A woman realises she's lost interest in her latest sex partner because he doesn't have a girlfriend. He's not cheating on anyone! Their sex isn't making anyone jealous and unhappy, which means there's nothing to validate the man's desirability. She reflects on this during coitus, while looking bored.
A woman is in love with her childhood friend, whom she calls "big brother". (It's just a Japanese language thing and it doesn't mean anything scary.) Knowing this, the boy she's in bed with says "think of me as your brother" and it works.
A boy's in love with someone he knows to be a near-sociopathic, man-discarding bitch. In contrast he's bored by an honest, straightforward girl who loves him so much that she'll say things like "it's okay that you won't say you love me".
"Please, someone. I don't care who."
"Why does unrequited love feel so empty?"

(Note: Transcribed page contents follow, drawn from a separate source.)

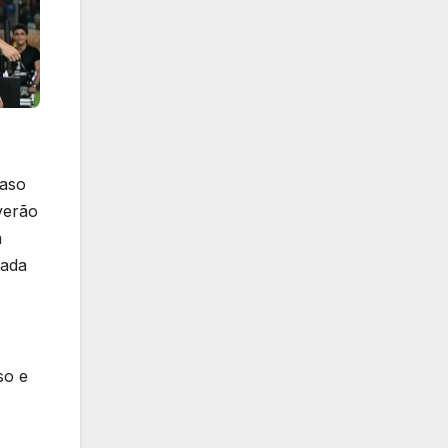
Caso
verão
a
rada
so e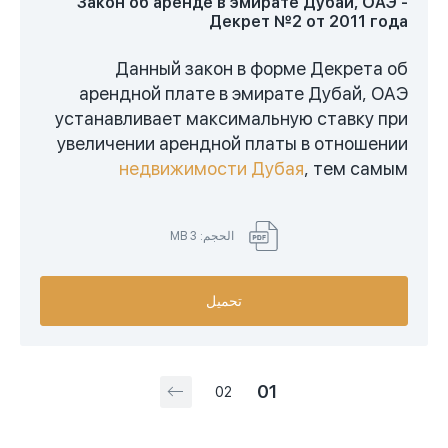
Закон об аренде в эмирате Дубай, ОАЭ -
Декрет №2 от 2011 года
Данный закон в форме Декрета об
арендной плате в эмирате Дубай, ОАЭ
устанавливает максимальную ставку при
увеличении арендной платы в отношении
недвижимости Дубая
, тем самым
создавая единые правила как для
арендодателей, так и для арендаторов.
الحجم: 3 MB
При расчете учитывается текущий размер
арендной платы и текущая рыночная
стоимость аналогичных обьектов.
تحميل
01
02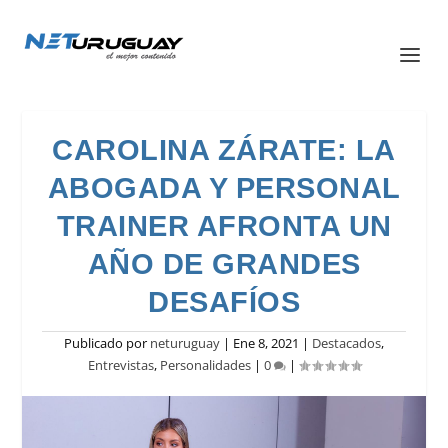
CAROLINA ZÁRATE: LA
ABOGADA Y PERSONAL
TRAINER AFRONTA UN
AÑO DE GRANDES
DESAFÍOS
Publicado por
neturuguay
|
Ene 8, 2021
|
Destacados
,
Entrevistas
,
Personalidades
|
0
|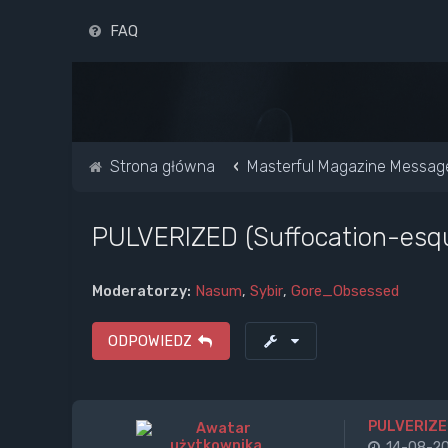
FAQ
Strona główna
Masterful Magazine Messag
PULVERIZED (Suffocation-esq
Moderatorzy:
Nasum
,
Sybir
,
Gore_Obsessed
ODPOWIEDZ
PULVERIZED
14-08-20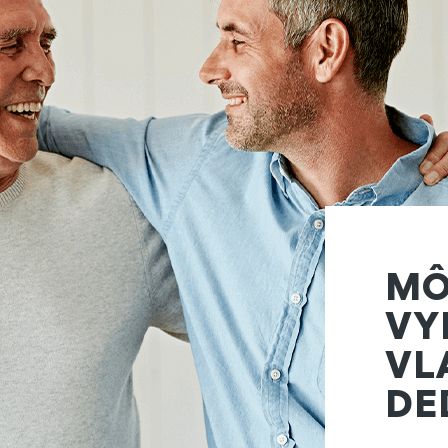
MÔ
VY
VL
DE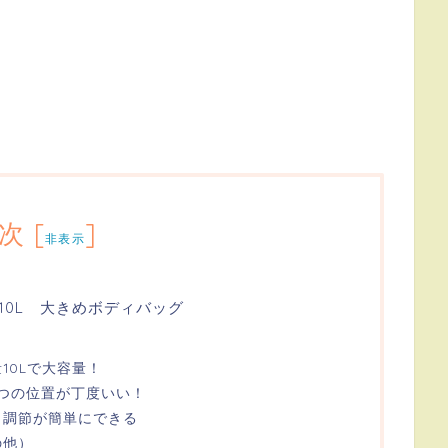
次
[
]
非表示
10L 大きめボディバッグ
10Lで大容量！
つの位置が丁度いい！
さ調節が簡単にできる
の他）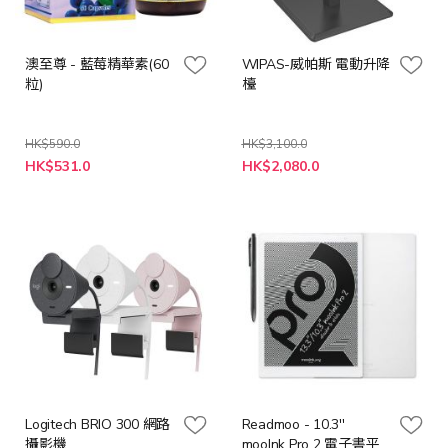
澳至尊 - 藍莓精華素(60
WIPAS-威帕斯 電動升降
粒)
檯
HK$590.0
HK$3,100.0
特
HK$531.0
HK$2,080.0
殊
價
格
Logitech BRIO 300 網路
Readmoo - 10.3''
攝影機
mooInk Pro 2 電子書平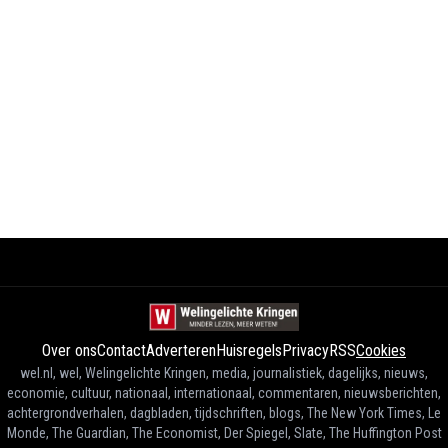
Over ons
Contact
Adverteren
Huisregels
Privacy
RSS
Cookies
wel.nl, wel, Welingelichte Kringen, media, journalistiek, dagelijks, nieuws,
economie, cultuur, nationaal, internationaal, commentaren, nieuwsberichten,
achtergrondverhalen, dagbladen, tijdschriften, blogs, The New York Times, Le
Monde, The Guardian, The Economist, Der Spiegel, Slate, The Huffington Post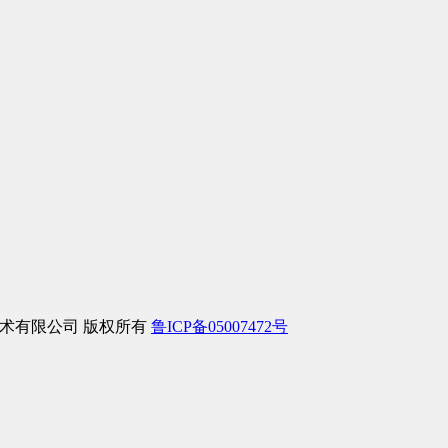
络信息技术有限公司 版权所有
鲁ICP备05007472号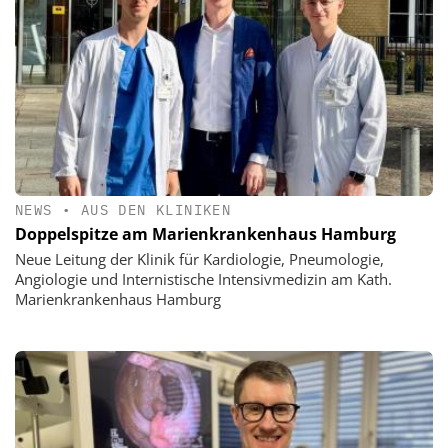
NEWS
•
AUS DEN KLINIKEN
Doppelspitze am Marienkrankenhaus Hamburg
Neue Leitung der Klinik für Kardiologie, Pneumologie,
Angiologie und Internistische Intensivmedizin am Kath.
Marienkrankenhaus Hamburg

It's an noitaminA series, which means it's mature. In practice this sometimes means "less fun" and "kinda boring", which is a shame because I approve of noitaminA on principle. This particular show, though, is definitely not boring. It's sexy. Very sexy, in fact, but in an unhealthy, controversial way that shed viewers and isn't much fun to watch. The ending in particular aroused discussion (to put it mildly) about whether the characters had made the right choices. Well, d'oh. Answer: probably not (although in fairness there is a lot of character growth and development). What on earth here could have made you expect good choices in the first place? Is this a show about people making compassionate, sensitive choices that increase everyone's happiness? Nope, I don't think so. Is it a show about people wanting things they don't have and partly as a result exploring bad desires in bad ways? Bingo!
It's even in the title: "Scum's Wish". Okay, "scum" is a bit harsh (usually), but you can count the number of healthy, happy, stable relationships here on the fingers of one foot. The only unrealistic thing in the show might be the depth of self-analysis, with most people being almost painfully aware of themselves and their more unpleasant hidden selves, voicing all this eloquently in their inner monologues... but, then again, maybe this is realistic after all? Self-loathing, over-analysing your own perceived flaws and picking yourself to bits are hardly unknown problems.

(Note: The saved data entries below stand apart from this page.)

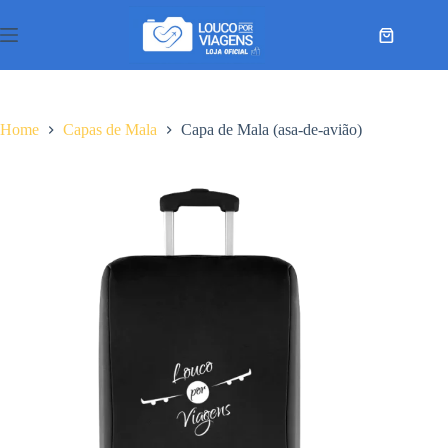
Pular
para
Carrinho
o
conteúdo
Home
Capas de Mala
Capa de Mala (asa-de-avião)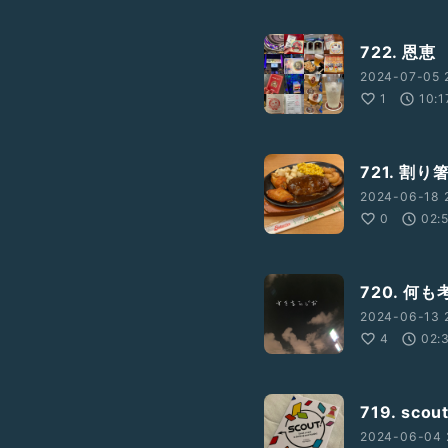
722. 恩恵
2024-07-05 
1
10:1
721. 割り
2024-06-18 
0
02:
720. 何
2024-06-13 
4
02:
719. scou
2024-06-04 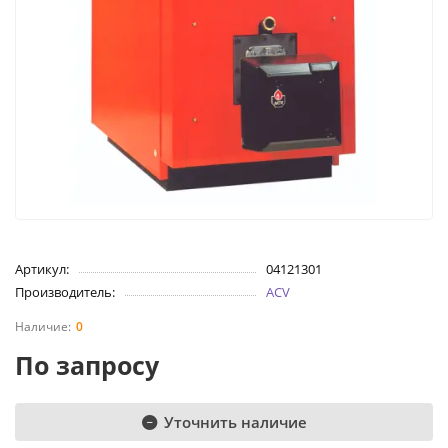
Артикул:
04121301
Производитель:
ACV
0
По запросу
Уточнить наличие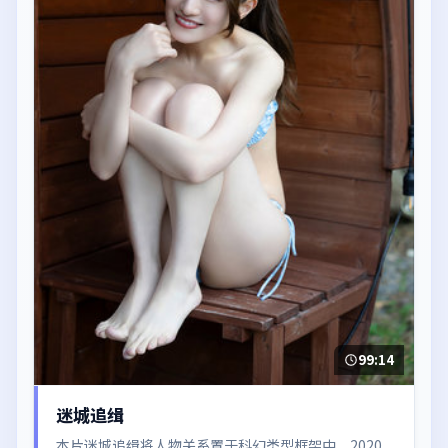
99:14
迷城追缉
本片迷城追缉将人物关系置于科幻类型框架中，2020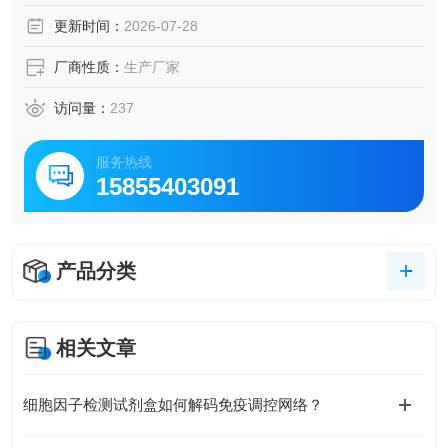
用。该高纯度、高生物活性蛋白适用于以大鼠为模型体系的
更新时间：
2026-07-28
免疫学、炎症及相关疾病研究。
厂商性质：
生产厂家
访问量：
237
服务热线
15855403091
产品分类
相关文章
细胞因子检测试剂盒如何解码免疫调控网络？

It's good because of its honesty. It digs deep into character types that normally get portrayed more shallowly, or else don't appear at all in most shows because the desires being portrayed are too audience-unfriendly and unflinching for most anime. (TV is usually just watched for entertainment. There's nothing wrong with that.) It shows the disconnect between what people want and how they actually react when they're in a situation.
You couldn't call this a happy, upbeat show, but it's also not a wrist-slitter. It won't plunge you into depression or anything. It's definitely sexy, in an edgy, sometimes fumbling and often incomplete way. A boy teaches a girl how to give him a hand job, for instance.

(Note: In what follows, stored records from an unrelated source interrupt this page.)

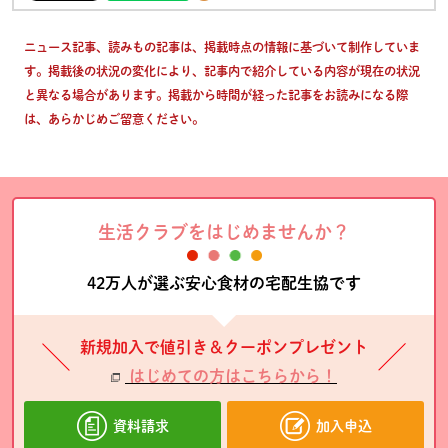
ニュース記事、読みもの記事は、掲載時点の情報に基づいて制作していま
す。掲載後の状況の変化により、記事内で紹介している内容が現在の状況
と異なる場合があります。掲載から時間が経った記事をお読みになる際
は、あらかじめご留意ください。
生活クラブをはじめませんか？
42万人が選ぶ安心食材の宅配生協です
新規加入で値引き＆クーポンプレゼント
はじめての方はこちらから！
資料請求
加入申込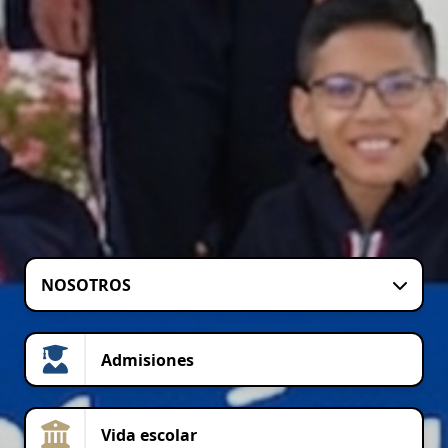
NOSOTROS
Admisiones
Vida escolar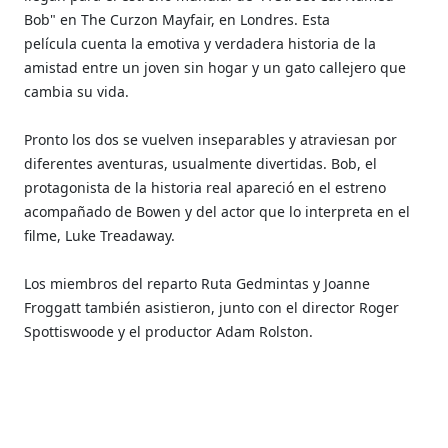
Bob" en The Curzon Mayfair, en Londres. Esta
película cuenta la emotiva y verdadera historia de la
amistad entre un joven sin hogar y un gato callejero que
cambia su vida.
Pronto los dos se vuelven inseparables y atraviesan por
diferentes aventuras, usualmente divertidas. Bob, el
protagonista de la historia real apareció en el estreno
acompañado de Bowen y del actor que lo interpreta en el
filme, Luke Treadaway.
Los miembros del reparto Ruta Gedmintas y Joanne
Froggatt también asistieron, junto con el director Roger
Spottiswoode y el productor Adam Rolston.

It's pretty raw. Unrequited love is everywhere and being explored so thoroughly that's practically a deconstruction. That's all over the place in anime, after all. The whole point of harem anime is to have lots of girls in love with the hero, for instance, but here you'll see that trope getting twisted into painful knots and broken. It's taking a feminine angle on its subject matter, with the female characters being richer and more deeply explored than the male ones. (They're generally the viewpoint characters, for a start.) The original manga's author is female, for what it's worth. It's basically twelve episodes of ugly emotional honesty about very flawed people and how they learn to move on and grow. It's showing sex and relationships as tools to manipulate, lie and deceive, but conversely that means that certain characters' honesty can often be the most startling thing in the show. It's excellent, but don't expect it to be conventionally enjoyable.
"I wanted to be polluted. I just wanted to live in the same world as you."